# Project Description

This project involves training an `LSTM` on a document for Character level Modelling. 

The model is trained on the book by Jules Verne titled ` MYSTERIOUS ISLAND`, 1874

The Dataset can be downloaded for the project [here](https://www.gutenberg.org/files/1268/1268-0.txt)

Import relevant libraries

In [26]:
import numpy as np
import torch
import torch.nn as nn
from torch.utils.data import Dataset, DataLoader
from torch.distributions.categorical import Categorical

## Data Preprocessing 

-  Remove irrelevant text such as Title
- Copyright information

In [2]:
with open('data/1268-0.txt', 'r', encoding='utf-8') as f:
    text = f.read()

start_idx = text.find('THE MYSTERIOUS ISLAND')
end_idx = text.find('END OF THE PROJECT GUTENBERG EBOOK THE MYSTERIOUS ISLAND') 
text = text[start_idx:end_idx]

char_text = set(text)  # set of all unique characters in the text

print('Number of characters in the text: {}'.format(len(text)))
print('Number of unique characters in the text: {}'.format(len(char_text)))

Number of characters in the text: 1112300
Number of unique characters in the text: 80


### Create a Mapping that converts between Characters and Integers

In [3]:
sorted_chars = sorted(char_text)  # sorting the characters
char_array = np.array(sorted_chars)  
char2int = {ch:i for i,ch in enumerate(sorted_chars)}  # dictionary that maps each character to a unique integer

encoded_text = np.array([char2int[ch] for ch in text], dtype=np.int32)  # encoding the text

print('Encoded text length:', len(encoded_text))

print(text[:15], 'Encoded_text --->', encoded_text[:15])
print(encoded_text[15:30], 'Reversed Text --->', ''.join(char_array[encoded_text[15:30]]))

Encoded text length: 1112300
THE MYSTERIOUS  Encoded_text ---> [44 32 29  1 37 48 43 44 29 42 33 39 45 43  1]
[33 43 36 25 38 28  1  6  6  6  0  0  0  0  0] Reversed Text ---> ISLAND ***







In [4]:
for ch in text[:15]:
    print(ch, '--->', char2int[ch])

T ---> 44
H ---> 32
E ---> 29
  ---> 1
M ---> 37
Y ---> 48
S ---> 43
T ---> 44
E ---> 29
R ---> 42
I ---> 33
O ---> 39
U ---> 45
S ---> 43
  ---> 1


## Create a Dataset

- Use a specified sequence length of say n
- Divide the dataset into chunks of `n+1`
- `some_encoded_text[:n]` will represent the input sequence
- `some_encoded_text[1:n+1]` will represent the target sequence


In [5]:
seq_len = 40
chunk_size = seq_len + 1
chunks = len(encoded_text) // chunk_size

text_chunks = [encoded_text[i:i+chunk_size] for i in range(len(encoded_text)-chunk_size)]

class CharDataset(Dataset):
    def __init__(self, text_chunks):
        self.text_chunks = text_chunks
    
    def __len__(self):
        return len(self.text_chunks)

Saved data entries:

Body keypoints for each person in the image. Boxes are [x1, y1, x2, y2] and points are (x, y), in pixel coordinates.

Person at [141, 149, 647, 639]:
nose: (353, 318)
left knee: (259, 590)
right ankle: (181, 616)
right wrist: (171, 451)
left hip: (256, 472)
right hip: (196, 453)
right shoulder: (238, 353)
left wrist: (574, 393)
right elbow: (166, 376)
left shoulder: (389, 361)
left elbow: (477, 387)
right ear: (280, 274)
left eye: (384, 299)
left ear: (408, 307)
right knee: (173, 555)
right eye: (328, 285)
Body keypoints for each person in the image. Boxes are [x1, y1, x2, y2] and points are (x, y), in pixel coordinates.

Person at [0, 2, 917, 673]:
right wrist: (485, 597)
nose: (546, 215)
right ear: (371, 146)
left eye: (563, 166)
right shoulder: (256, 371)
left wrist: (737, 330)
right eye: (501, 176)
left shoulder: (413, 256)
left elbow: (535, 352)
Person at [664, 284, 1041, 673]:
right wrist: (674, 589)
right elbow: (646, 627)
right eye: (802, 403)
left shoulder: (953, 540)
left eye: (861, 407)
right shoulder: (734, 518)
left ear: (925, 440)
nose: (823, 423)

--

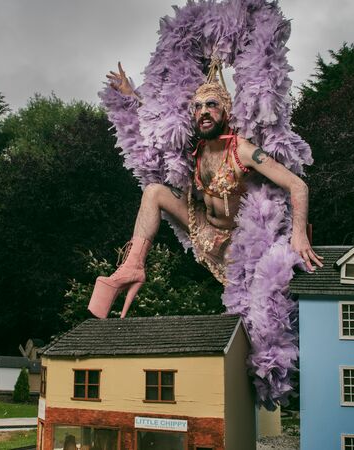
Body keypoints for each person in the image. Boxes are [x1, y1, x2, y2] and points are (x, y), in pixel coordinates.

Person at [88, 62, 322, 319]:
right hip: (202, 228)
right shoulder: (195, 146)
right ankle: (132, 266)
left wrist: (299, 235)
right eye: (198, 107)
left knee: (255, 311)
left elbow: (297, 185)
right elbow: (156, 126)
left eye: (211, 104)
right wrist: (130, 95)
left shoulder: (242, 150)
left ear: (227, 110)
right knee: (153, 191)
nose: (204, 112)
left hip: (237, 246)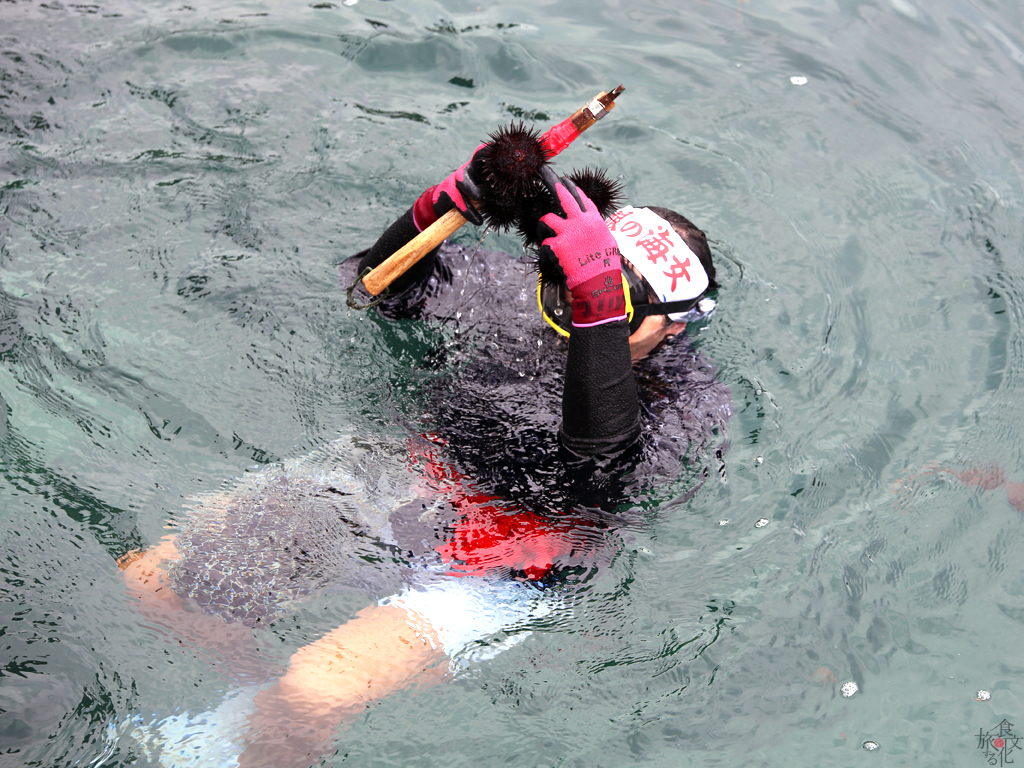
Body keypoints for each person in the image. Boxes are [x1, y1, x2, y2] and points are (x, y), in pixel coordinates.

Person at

* * *

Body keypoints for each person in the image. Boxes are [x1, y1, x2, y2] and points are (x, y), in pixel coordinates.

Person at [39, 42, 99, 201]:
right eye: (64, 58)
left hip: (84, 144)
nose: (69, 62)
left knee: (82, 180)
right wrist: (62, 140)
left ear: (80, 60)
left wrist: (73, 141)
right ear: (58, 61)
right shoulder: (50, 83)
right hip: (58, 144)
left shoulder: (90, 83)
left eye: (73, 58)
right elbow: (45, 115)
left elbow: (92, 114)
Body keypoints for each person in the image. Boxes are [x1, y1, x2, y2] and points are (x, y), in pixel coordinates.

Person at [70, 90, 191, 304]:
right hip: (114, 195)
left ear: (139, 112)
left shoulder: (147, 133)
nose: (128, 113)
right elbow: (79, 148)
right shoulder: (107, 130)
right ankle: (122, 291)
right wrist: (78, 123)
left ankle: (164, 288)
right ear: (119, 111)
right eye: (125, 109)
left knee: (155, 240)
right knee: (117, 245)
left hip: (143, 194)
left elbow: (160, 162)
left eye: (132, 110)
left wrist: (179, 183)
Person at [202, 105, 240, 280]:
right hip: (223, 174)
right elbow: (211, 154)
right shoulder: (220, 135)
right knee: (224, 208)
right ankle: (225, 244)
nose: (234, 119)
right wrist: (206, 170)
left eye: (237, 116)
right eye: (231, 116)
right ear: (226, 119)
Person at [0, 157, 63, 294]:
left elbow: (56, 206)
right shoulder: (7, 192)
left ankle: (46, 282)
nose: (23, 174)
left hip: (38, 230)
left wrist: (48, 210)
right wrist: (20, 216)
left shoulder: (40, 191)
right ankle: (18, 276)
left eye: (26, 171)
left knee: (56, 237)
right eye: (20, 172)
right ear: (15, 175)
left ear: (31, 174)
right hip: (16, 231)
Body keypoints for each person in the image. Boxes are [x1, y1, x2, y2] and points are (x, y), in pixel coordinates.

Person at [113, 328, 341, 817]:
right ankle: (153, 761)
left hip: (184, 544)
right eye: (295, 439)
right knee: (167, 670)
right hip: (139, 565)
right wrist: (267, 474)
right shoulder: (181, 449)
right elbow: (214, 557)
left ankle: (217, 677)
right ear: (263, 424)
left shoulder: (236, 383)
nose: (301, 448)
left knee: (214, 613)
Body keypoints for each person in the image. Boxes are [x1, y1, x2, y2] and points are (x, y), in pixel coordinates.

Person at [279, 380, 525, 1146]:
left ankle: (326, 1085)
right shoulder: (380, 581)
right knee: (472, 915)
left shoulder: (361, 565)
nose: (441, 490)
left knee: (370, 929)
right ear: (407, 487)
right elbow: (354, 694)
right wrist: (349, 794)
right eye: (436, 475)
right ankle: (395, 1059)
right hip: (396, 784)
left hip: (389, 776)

ACTION ITEM A
In the character-level LSTM notebook, how many unique characters does the text contain?
ACTION ITEM B
Continue the character-level LSTM notebook from the point where it stops.

RESPONSE AREA A
80

RESPONSE AREA B
    
    def __getitem__(self, idx):
        text_chunk = self.text_chunks[idx]
        return text_chunk[:-1].long(), text_chunk[1:].long()    

char_dataset  = CharDataset(torch.from_numpy(np.array(text_chunks)))
char_dataset

<__main__.CharDataset at 0x292c4198c10>

In [6]:
for i, (inp, target)  in enumerate(char_dataset):
    print('Encoded Input:\n', inp, '\nEncoded Target:\n', target)
    print('\nInput Token: ', repr(''.join(char_array[inp])))
    print('Target Token: ', repr(''.join(char_array[target])))
    break
    

Encoded Input:
 tensor([44, 32, 29,  1, 37, 48, 43, 44, 29, 42, 33, 39, 45, 43,  1, 33, 43, 36,
        25, 38, 28,  1,  6,  6,  6,  0,  0,  0,  0,  0, 44, 32, 29,  1, 37, 48,
        43, 44, 29, 42]) 
Encoded Target:
 tensor([32, 29,  1, 37, 48, 43, 44, 29, 42, 33, 39, 45, 43,  1, 33, 43, 36, 25,
        38, 28,  1,  6,  6,  6,  0,  0,  0,  0,  0, 44, 32, 29,  1, 37, 48, 43,
        44, 29, 42, 33])

Input Token:  'THE MYSTERIOUS ISLAND ***\n\n\n\n\nTHE MYSTER'
Target Token:  'HE MYSTERIOUS ISLAND ***\n\n\n\n\nTHE MYSTERI'


### Prepare our Dataset into  DataLoader and convert to batches

In [7]:
batch_size = 64
torch.manual_seed(42)

char_dl = DataLoader(char_dataset, batch_size=batch_size, shuffle=True)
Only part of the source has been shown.